_What to produce_: Output a character-exact copy of the data, images removed.

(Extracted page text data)
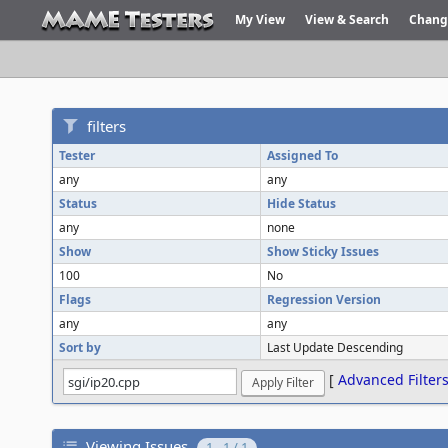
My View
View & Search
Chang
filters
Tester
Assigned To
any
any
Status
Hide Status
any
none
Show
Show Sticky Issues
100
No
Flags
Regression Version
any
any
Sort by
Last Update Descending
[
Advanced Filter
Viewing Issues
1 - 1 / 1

_Exercise answer_:
My View
View & Search
Chang
filters
Tester
Assigned To
any
any
Status
Hide Status
any
none
Show
Show Sticky Issues
100
No
Flags
Regression Version
any
any
Sort by
Last Update Descending
[
Advanced Filter
Viewing Issues
1 - 1 / 1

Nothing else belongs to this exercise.